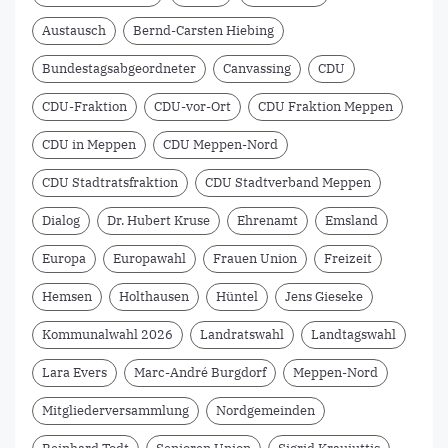
Austausch
Bernd-Carsten Hiebing
Bundestagsabgeordneter
Canvassing
CDU
CDU-Fraktion
CDU-vor-Ort
CDU Fraktion Meppen
CDU in Meppen
CDU Meppen-Nord
CDU Stadtratsfraktion
CDU Stadtverband Meppen
Dialog
Dr. Hubert Kruse
Ehrenamt
Emsland
Europa
Europawahl
Frauen Union
Freizeit
Hemsen
Holthausen
Hüntel
Jens Gieseke
Kommunalwahl 2026
Landratswahl
Landtagswahl
Lara Evers
Marc-André Burgdorf
Meppen-Nord
Mitgliederversammlung
Nordgemeinden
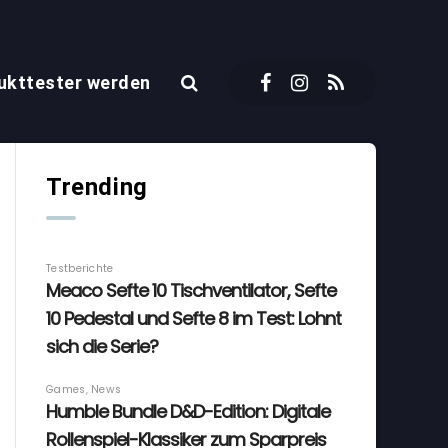
ukttester werden
Trending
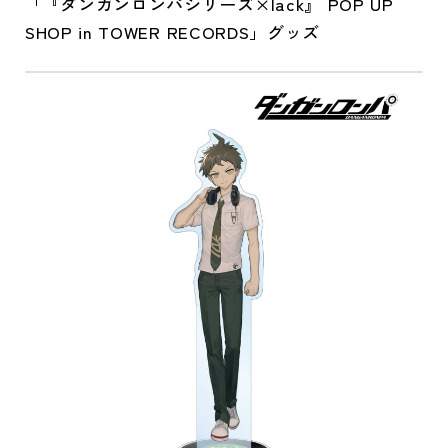
「『ダンガンロンパシリーズ×lack』 POP UP
SHOP in TOWER RECORDS」グッズ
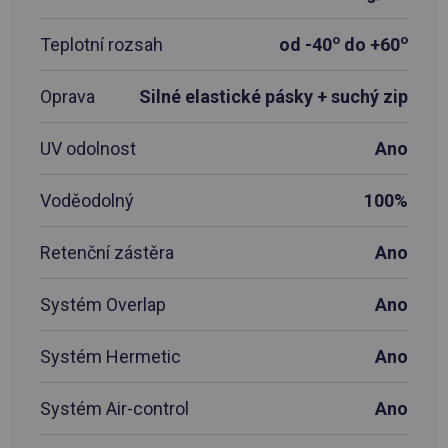
o
o
Teplotní rozsah
od -40
do +60
Oprava
Silné elastické pásky + suchý zip
UV odolnost
Ano
Voděodolný
100%
Retenční zástěra
Ano
Systém Overlap
Ano
Systém Hermetic
Ano
Systém Air-control
Ano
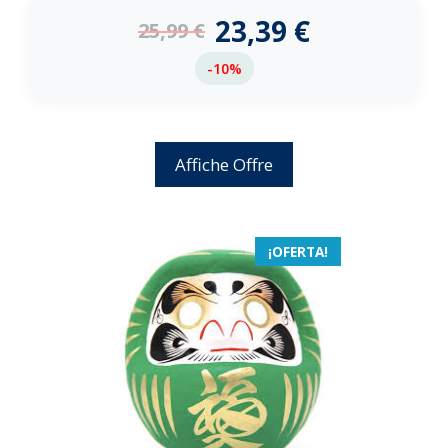
e
23,39
€
25,99
€
5
-10%
Affiche Offre
¡OFERTA!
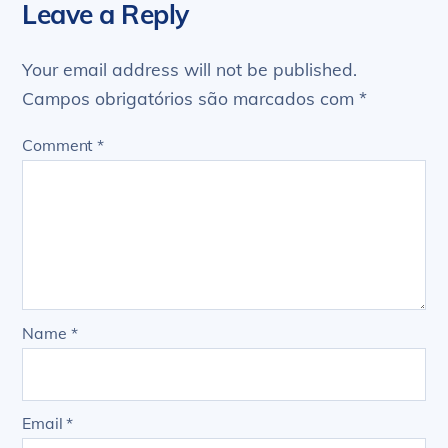
Leave a Reply
Your email address will not be published.
Campos obrigatórios são marcados com
*
Comment
*
Name
*
Email
*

_____

- [Aufgabe]: Gib den Text aller Datensätze oben Zeile für Zeile unverändert wieder, aber ohne die Bilder.

- [Erledigte Aufgabe]:
Austausch
Bernd-Carsten Hiebing
Bundestagsabgeordneter
Canvassing
CDU
CDU-Fraktion
CDU-vor-Ort
CDU Fraktion Meppen
CDU in Meppen
CDU Meppen-Nord
CDU Stadtratsfraktion
CDU Stadtverband Meppen
Dialog
Dr. Hubert Kruse
Ehrenamt
Emsland
Europa
Europawahl
Frauen Union
Freizeit
Hemsen
Holthausen
Hüntel
Jens Gieseke
Kommunalwahl 2026
Landratswahl
Landtagswahl
Lara Evers
Marc-André Burgdorf
Meppen-Nord
Mitgliederversammlung
Nordgemeinden
ukttester werden
Trending
「『ダンガンロンパシリーズ×lack』 POP UP
SHOP in TOWER RECORDS」グッズ
o
o
Teplotní rozsah
od -40
do +60
Oprava
Silné elastické pásky + suchý zip
UV odolnost
Ano
Voděodolný
100%
Retenční zástěra
Ano
Systém Overlap
Ano
Systém Hermetic
Ano
Systém Air-control
Ano
e
23,39
€
25,99
€
5
-10%
Affiche Offre
¡OFERTA!
Leave a Reply
Your email address will not be published.
Campos obrigatórios são marcados com
*
Comment
*
Name
*
Email
*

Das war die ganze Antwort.